Cytochrome P-450cam binding surface defined by site-directed mutagenesis and electrostatic modeling

Abstract

Cytochrome P-450cam cation surface charges at Lys 344, Arg 72, and Lys 392 have been altered by site-directed mutagenesis techniques. The residues at Lys 344 and Arg 72 were previously suggested as salt bridge contacts in the cytochrome b5-cytochrome P-450cam association complex and implicated in the physiological putidaredoxin-cytochrome P-450cam complex [Stayton, P.S., Poulos, T.L., and Sligar, S. G. (1989) Biochemistry 28, 8201-8205]. Mutations to neutralize the basic charge at Arg 72 (R72Q) and to both neutralize and reverse the charge at Lys 344 (K344Q, K344E) resulted in alteration of NADH oxidation rates in the reconstituted physiological electron-transfer system, which is rate limited by putidaredoxin-cytochrome P-450cam electron transfer.

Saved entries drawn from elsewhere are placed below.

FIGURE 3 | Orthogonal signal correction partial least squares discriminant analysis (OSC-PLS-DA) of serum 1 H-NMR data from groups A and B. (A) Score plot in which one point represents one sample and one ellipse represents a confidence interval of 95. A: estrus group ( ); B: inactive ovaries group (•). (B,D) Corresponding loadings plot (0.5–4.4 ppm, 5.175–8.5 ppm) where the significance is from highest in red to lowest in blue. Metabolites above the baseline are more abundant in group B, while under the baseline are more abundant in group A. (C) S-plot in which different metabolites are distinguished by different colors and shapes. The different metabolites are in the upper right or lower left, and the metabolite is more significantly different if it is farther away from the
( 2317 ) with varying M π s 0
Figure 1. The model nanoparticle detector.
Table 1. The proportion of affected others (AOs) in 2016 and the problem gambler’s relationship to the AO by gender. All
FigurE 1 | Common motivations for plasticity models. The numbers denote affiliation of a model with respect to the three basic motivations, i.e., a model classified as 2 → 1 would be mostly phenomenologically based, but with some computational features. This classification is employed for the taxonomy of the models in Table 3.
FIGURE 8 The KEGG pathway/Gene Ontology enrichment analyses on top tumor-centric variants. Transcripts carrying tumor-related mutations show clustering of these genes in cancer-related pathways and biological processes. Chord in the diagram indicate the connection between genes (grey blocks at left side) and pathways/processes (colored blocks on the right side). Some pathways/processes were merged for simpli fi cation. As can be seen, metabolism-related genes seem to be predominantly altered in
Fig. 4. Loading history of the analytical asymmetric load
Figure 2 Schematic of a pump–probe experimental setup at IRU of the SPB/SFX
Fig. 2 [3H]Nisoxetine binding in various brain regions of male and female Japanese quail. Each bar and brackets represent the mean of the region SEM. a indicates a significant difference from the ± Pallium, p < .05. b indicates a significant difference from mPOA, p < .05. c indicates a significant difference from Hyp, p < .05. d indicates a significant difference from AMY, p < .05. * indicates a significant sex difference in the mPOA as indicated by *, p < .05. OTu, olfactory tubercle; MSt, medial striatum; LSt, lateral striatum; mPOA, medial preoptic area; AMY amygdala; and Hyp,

The steady-state Vmax values were apparently unperturbed, suggesting that the observed rate differences were largely attributable to Km effects. The Km values observed for the K344Q (24 .mu.M) and K344E (32 .mu.M) mutants are in the direction expected for neutralization and reversal of a salt bridge charge interaction. A control mutation at a basic surface charge located away from the proposed site of interaction, Lys 392 (K392Q), resulted in overall activities quantitated by NADH oxidation rates that are similar to that of wild-type cytochrome P-450cam. Calculation of the cytochrome P-450cam electrostatic field revealed a patch of positive potential at the modeled cytochrome b5 interaction site lying directly above the nearest proximal approach to the buried heme prosthetic group. These results provide experimental and theoretical evidence for the modeled cytochrome P-450cam binding site implicated in both cytochrome b5 and putidaredoxin association. These results also provide an interesting framework for consideration of how well eukaryotic sequences and functional studies correlate with the cytochrome P-450cam structural model.